[Extracted page text data]

• • • •

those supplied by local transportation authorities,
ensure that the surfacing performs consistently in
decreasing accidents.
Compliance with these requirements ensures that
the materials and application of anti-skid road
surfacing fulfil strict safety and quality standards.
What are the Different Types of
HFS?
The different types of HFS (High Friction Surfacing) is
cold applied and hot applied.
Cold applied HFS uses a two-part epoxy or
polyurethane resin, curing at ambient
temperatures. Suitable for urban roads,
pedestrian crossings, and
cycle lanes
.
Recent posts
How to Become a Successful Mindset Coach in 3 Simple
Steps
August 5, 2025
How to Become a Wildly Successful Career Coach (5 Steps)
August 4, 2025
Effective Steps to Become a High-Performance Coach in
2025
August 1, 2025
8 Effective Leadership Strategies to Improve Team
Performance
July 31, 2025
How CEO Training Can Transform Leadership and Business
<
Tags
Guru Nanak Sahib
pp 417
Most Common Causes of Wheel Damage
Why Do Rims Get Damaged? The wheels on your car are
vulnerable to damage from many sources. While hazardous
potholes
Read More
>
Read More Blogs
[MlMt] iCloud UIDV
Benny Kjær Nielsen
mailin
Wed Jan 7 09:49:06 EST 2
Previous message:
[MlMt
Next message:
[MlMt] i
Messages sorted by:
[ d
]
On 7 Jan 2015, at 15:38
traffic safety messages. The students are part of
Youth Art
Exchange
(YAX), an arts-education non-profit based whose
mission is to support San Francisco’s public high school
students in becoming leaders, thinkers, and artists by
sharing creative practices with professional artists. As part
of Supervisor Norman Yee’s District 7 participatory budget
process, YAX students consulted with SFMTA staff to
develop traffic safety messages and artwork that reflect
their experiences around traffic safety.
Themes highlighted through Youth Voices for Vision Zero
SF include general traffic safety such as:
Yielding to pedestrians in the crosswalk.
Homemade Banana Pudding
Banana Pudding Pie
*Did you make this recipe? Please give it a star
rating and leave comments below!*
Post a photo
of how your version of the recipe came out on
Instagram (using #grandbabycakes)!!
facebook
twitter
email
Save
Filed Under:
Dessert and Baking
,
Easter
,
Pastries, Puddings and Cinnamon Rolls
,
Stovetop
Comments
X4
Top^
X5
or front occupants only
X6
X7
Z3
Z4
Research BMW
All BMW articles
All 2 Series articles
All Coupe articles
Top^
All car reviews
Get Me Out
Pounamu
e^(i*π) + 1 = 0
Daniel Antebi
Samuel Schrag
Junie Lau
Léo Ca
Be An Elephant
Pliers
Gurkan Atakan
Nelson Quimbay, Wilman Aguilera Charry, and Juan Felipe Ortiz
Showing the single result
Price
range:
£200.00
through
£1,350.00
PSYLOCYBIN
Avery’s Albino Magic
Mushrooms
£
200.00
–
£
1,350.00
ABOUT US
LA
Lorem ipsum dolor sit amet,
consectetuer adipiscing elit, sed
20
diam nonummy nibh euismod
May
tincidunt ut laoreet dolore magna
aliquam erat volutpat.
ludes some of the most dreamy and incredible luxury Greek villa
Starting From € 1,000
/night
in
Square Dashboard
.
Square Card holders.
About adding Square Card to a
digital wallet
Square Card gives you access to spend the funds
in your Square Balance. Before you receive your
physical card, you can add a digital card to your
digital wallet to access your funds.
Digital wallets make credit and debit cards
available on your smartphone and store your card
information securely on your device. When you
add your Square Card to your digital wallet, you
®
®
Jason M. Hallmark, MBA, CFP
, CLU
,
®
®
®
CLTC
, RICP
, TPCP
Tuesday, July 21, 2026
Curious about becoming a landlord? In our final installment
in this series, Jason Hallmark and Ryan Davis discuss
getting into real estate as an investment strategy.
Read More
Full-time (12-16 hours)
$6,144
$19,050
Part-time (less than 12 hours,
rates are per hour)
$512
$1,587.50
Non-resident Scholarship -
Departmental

• • • •

Count the lines in the extracted page text data above that contain the string "make", treating uppercase and lowercase letters as different. Give only the number.

2